One man’s trash is another man’s treasure. I find it impossible to stay away from a $1 CD bin and thankfully have discovered that there are a few prime locations to come away with huge scores if you’re willing to put the time in to digging through piles and piles of junk. This feature will focus on CDs that I’ve plucked out of dollar bins.

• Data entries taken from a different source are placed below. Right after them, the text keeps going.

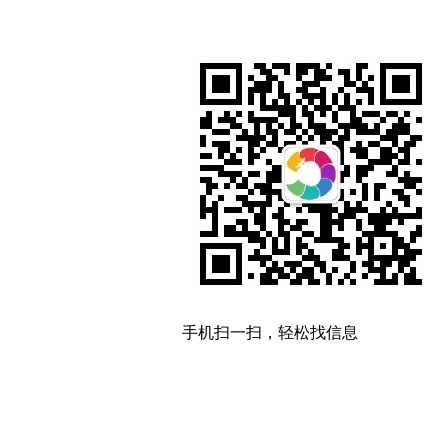
手机扫一扫，轻松找信息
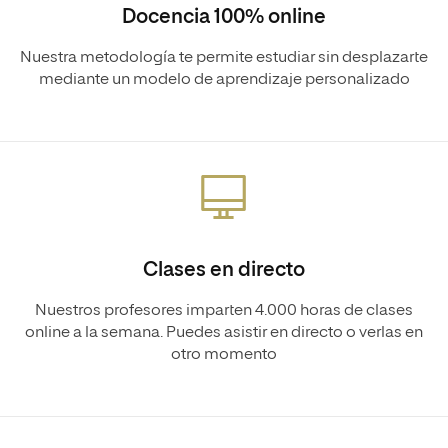
Docencia 100% online
Nuestra metodología te permite estudiar sin desplazarte
mediante un modelo de aprendizaje personalizado
Clases en directo
Nuestros profesores imparten 4.000 horas de clases
online a la semana. Puedes asistir en directo o verlas en
otro momento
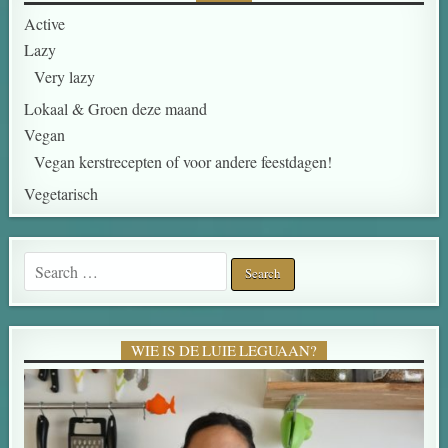
Active
Lazy
Very lazy
Lokaal & Groen deze maand
Vegan
Vegan kerstrecepten of voor andere feestdagen!
Vegetarisch
Search for:
WIE IS DE LUIE LEGUAAN?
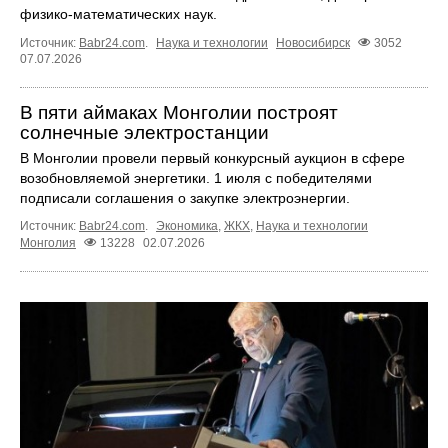
физико-математических наук.
Источник:
Babr24.com
.
Наука и технологии
Новосибирск
3052
07.07.2026
В пяти аймаках Монголии построят
солнечные электростанции
В Монголии провели первый конкурсный аукцион в сфере
возобновляемой энергетики. 1 июля с победителями
подписали соглашения о закупке электроэнергии.
Источник:
Babr24.com
.
Экономика
,
ЖКХ
,
Наука и технологии
Монголия
13228
02.07.2026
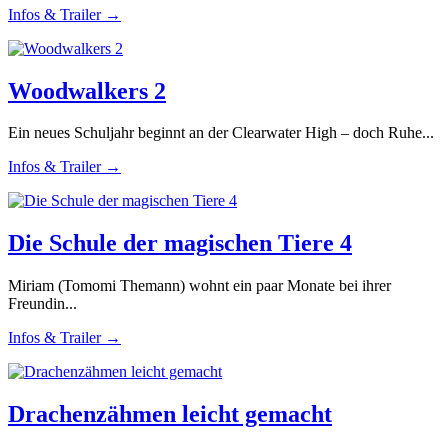
Infos & Trailer →
Woodwalkers 2
Ein neues Schuljahr beginnt an der Clearwater High – doch Ruhe...
Infos & Trailer →
Die Schule der magischen Tiere 4
Miriam (Tomomi Themann) wohnt ein paar Monate bei ihrer
Freundin...
Infos & Trailer →
Drachenzähmen leicht gemacht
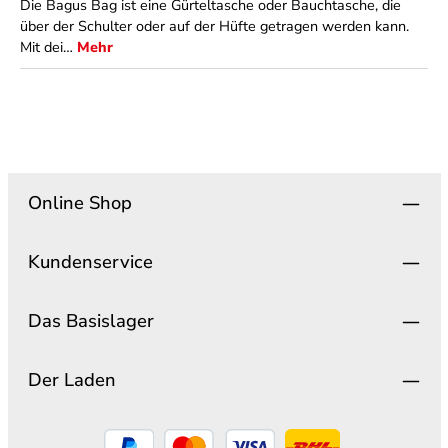
Die Bagus Bag ist eine Gürteltasche oder Bauchtasche, die
über der Schulter oder auf der Hüfte getragen werden kann.
Mit dei…
Mehr
Online Shop
Kundenservice
Das Basislager
Der Laden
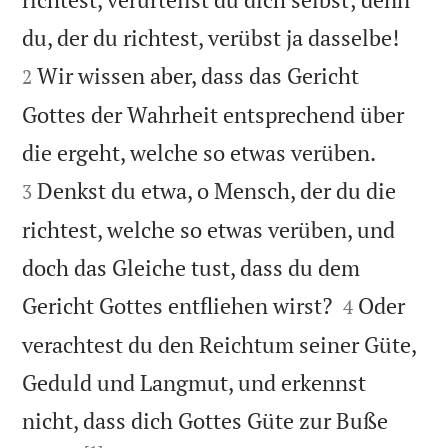


du, der du richtest, verübst ja dasselbe!
Wir wissen aber, dass das Gericht
2
Gottes der Wahrheit entsprechend über


die ergeht, welche so etwas verüben.
Denkst du etwa, o Mensch, der du die
3
richtest, welche so etwas verüben, und
doch das Gleiche tust, dass du dem


Gericht Gottes entfliehen wirst?
Oder
4
verachtest du den Reichtum seiner Güte,
Geduld und Langmut, und erkennst
nicht, dass dich Gottes Güte zur Buße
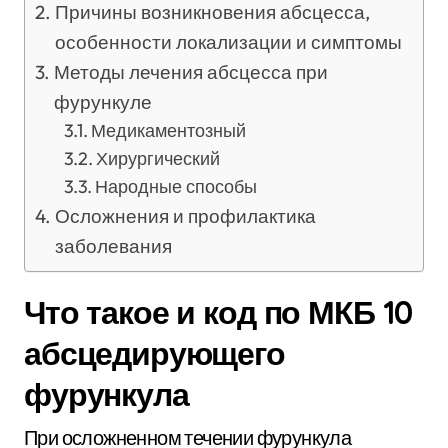
Причины возникновения абсцесса,
особенности локализации и симптомы
Методы лечения абсцесса при
фурункуле
Медикаментозный
Хирургический
Народные способы
Осложнения и профилактика
заболевания
Что такое и код по МКБ 10
абсцедирующего
фурункула
При осложненном течении фурункула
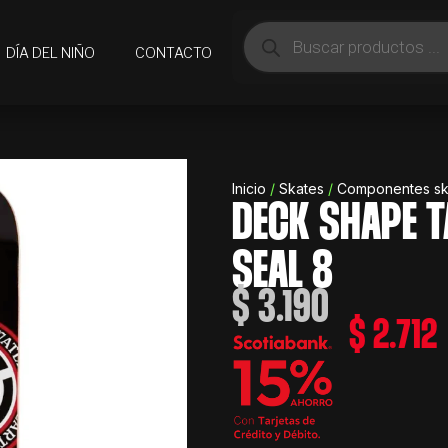
Búsqueda
de
DÍA DEL NIÑO
CONTACTO
productos
Inicio
/
Skates
/
Componentes sk
DECK SHAPE T
SEAL 8
$
3.190
$
2.712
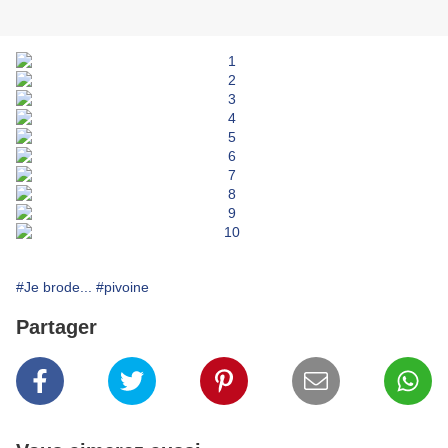
#Je brode...
#pivoine
Partager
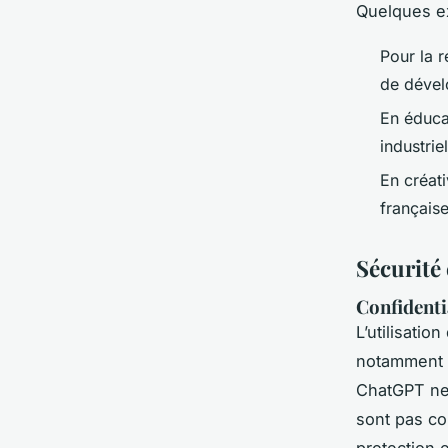
Quelques e
Pour la r
de dével
En éduca
industriel
En créat
française
Sécurité 
Confidenti
L’utilisatio
notamment 
ChatGPT ne 
sont pas co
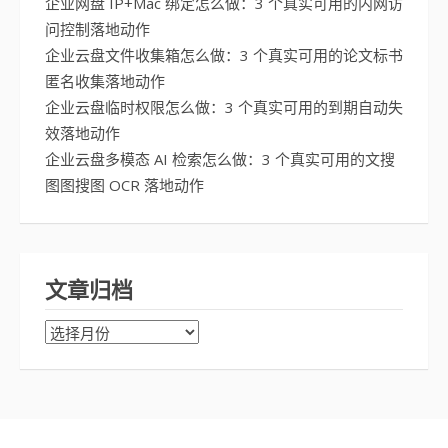
企业网盘 IP+Mac 绑定怎么做：3 个真实可用的内网访
问控制落地动作
企业云盘文件收集箱怎么做：3 个真实可用的论文标书
匿名收集落地动作
企业云盘临时权限怎么做：3 个真实可用的到期自动失
效落地动作
企业云盘多模态 AI 检索怎么做：3 个真实可用的文搜
图图搜图 OCR 落地动作
文章归档
文
章
归
档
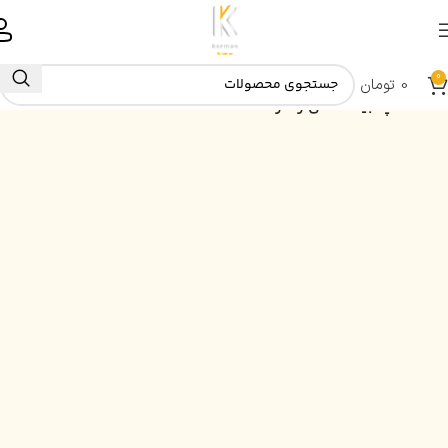
0
0
تومان
خانه
کلمپه بیادماندنی رضازاده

Ratt – Reach for the Sky (Atlantic Records)
Original release date:
November 1988
Purchased at:
Half Price Books, Worthington, Ohio location

This was the fourth full-length Ratt release in 4 years and the last they did with producer Beau Hill. If I remember correctly from VH1’s Behind the Music special on Ratt, there was a lot of tension among the band members and with Hill during the recording of this album and in hindsight, the album isn’t as strong as the three that came before it. But, there are still a few MTV hits among the batch of songs, including “Way Cool Jr.” and, my favorite from this CD, “I Want a Woman”. Back when this was released, CDs were still more of a novelty than they were the norm, so when you look at this thing split into Side A and Side B, the first side (or the first half of the CD, if you will) is actually pretty strong with the two aforementioned hits as well as “City to City,” “Don’t Bite the Hand That Feeds,” and the power-ballad “I Want to Love You Tonight”.

As you’ll discover in this column, I’m a sucker for hair metal releases that I find in the dollar bin and among the ones I’ve found in previous shopping trips, I suspect this one will get more spins than the others. It was definitely worth the dollar spent to purchase it and it’s very indicative of the hair metal scene of the late ’80s.